AK Partililerin draması
Bu ülkenin yakın siyasi tarihinde en olumlu sayfalardan biri AK Parti’nin ortaya çıkmasıdır. İdeolojik olarak devletçi merkezin dışında bırakılan talep ve tercihlerin merkeze akmasını ve onu yeniden tanımlamasını ifade eder. Ama ‘olumlu’ olmasını sağlayan özellik bunun ötesindedir…
***
İlk kez bir iktidar hareketi böylesine cemaatleşmiş bir toplumda rövanşist olmamış, laik ve dindar cemaatler arasındaki mesafeyi kısaltıp, sosyolojik geçişleri kolaylaştırmıştır. Buna teknik konularda rasyonel yönetimi, özgürlük alanlarının genişlemesini ve kimlik meselelerinde açılımcı yaklaşımı ekleyin. AK Parti’nin siyasi kimliği 2013’e kadar bu revizyonist duruşun uzantısıydı ve o nedenle de oyu yüzde elliye ulaştı. Eğer aynı çizgide devam edilseydi hiç kuşkunuz olmasın yüzde altmışa doğru da çıkardı…

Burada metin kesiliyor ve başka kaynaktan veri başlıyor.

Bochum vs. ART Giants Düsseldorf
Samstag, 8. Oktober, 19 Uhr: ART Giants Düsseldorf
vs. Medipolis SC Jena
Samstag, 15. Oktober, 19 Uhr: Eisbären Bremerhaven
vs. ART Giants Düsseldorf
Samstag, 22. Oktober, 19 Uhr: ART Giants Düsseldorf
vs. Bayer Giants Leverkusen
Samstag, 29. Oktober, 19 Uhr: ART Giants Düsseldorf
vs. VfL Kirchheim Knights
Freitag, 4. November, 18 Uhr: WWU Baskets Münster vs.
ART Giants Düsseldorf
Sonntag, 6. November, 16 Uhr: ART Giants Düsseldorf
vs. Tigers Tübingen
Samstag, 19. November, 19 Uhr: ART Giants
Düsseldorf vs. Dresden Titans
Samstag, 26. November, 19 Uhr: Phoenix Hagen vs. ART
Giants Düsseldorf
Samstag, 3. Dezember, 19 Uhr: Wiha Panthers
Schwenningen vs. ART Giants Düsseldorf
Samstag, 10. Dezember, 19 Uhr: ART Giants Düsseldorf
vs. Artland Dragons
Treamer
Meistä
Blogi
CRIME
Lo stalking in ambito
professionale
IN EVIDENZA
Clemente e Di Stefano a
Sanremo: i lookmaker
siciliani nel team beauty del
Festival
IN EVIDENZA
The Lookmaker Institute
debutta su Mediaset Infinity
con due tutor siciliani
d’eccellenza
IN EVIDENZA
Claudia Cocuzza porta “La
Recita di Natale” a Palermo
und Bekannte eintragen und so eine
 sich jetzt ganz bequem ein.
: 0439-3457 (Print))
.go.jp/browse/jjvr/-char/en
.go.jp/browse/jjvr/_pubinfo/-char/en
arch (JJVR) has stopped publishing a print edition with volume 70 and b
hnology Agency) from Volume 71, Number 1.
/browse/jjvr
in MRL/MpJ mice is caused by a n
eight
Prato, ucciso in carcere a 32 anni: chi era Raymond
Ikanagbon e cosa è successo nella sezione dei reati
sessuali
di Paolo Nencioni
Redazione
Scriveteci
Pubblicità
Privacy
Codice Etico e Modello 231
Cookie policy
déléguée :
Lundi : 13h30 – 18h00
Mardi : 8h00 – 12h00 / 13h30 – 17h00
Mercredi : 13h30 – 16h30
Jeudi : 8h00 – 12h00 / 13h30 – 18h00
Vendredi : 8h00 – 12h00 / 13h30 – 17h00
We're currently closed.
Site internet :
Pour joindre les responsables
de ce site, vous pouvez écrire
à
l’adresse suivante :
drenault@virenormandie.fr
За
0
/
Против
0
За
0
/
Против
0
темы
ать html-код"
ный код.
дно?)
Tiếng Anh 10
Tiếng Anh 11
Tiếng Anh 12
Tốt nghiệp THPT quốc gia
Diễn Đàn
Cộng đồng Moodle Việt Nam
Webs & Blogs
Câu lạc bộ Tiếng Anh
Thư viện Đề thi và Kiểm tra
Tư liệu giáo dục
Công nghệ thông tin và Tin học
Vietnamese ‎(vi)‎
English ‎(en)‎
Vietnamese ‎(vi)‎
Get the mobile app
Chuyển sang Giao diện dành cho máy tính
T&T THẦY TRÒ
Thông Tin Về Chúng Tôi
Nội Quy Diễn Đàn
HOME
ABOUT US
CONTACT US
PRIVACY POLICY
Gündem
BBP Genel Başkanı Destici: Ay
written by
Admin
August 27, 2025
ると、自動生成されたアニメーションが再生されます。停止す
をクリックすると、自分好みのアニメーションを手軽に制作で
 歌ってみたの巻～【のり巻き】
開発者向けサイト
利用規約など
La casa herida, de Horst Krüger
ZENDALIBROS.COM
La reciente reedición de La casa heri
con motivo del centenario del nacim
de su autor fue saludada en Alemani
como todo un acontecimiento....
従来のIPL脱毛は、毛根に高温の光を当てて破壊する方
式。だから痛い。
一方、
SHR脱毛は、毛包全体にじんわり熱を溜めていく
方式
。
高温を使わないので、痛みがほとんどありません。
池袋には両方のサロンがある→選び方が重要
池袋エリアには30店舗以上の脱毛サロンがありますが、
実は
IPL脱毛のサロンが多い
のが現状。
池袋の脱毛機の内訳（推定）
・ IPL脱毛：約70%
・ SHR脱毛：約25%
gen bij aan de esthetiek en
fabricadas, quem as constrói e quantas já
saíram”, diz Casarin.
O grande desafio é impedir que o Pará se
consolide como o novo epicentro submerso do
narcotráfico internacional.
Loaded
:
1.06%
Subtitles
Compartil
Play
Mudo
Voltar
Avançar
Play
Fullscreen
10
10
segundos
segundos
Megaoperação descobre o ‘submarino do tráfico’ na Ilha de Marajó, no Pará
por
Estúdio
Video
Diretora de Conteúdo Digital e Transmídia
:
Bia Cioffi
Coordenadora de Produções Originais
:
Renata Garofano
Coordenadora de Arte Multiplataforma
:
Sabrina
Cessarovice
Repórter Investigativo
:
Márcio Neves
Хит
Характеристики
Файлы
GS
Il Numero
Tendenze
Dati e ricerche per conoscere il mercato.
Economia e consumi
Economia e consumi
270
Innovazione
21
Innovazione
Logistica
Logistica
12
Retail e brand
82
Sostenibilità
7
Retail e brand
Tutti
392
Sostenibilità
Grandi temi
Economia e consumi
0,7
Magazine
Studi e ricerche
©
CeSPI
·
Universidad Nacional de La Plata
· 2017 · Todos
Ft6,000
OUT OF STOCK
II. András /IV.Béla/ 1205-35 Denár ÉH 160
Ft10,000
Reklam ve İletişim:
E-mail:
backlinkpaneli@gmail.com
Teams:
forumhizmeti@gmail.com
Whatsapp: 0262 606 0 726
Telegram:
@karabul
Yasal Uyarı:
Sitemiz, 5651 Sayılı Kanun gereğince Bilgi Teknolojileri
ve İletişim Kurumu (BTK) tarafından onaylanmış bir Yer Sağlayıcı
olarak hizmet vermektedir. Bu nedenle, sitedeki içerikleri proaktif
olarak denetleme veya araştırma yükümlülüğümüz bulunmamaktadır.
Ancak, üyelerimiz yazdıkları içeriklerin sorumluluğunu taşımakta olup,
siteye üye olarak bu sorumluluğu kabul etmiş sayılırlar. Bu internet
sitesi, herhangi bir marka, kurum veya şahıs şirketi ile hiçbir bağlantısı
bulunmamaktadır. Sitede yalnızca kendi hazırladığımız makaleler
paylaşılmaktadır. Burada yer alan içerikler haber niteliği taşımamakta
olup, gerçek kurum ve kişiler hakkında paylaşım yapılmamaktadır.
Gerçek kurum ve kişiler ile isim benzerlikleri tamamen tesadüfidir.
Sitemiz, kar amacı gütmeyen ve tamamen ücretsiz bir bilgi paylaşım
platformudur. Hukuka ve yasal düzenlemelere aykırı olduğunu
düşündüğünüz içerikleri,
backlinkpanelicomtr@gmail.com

Ne var ki 2013 sonrasında Erdoğan ile AK Parti’nin ortak aklı arasında bir mesafe oluşurken, güç de adım adım lidere doğru kaydı. 2015 başından itibaren ise artık her şeyi kendi kafasındaki doğrulara göre ve tek başına yapmak isteyen bir Erdoğan vardı. O noktadan sonra AK Parti’nin bütün olumlu niteliklerinden uzaklaşmaya başlaması, devletçi ve milliyetçi statükoya yanaşması ve ‘başkanlık’ uğruna MHP’nin desteğine muhtaç hale gelmesi şaşırtıcı olmadı…
Bugün dramatik bir dönemeçteyiz. Uzun yıllar tek başına ve yüksek halk desteğiyle ülkeyi yönetebilecek olan bir parti, kendi eliyle kendisini kazanamama ihtimalinin önüne getirmiş durumda ve kazanabilmenin bedeli olarak da özgün siyasi kimliğinden feragat etmeye hazır.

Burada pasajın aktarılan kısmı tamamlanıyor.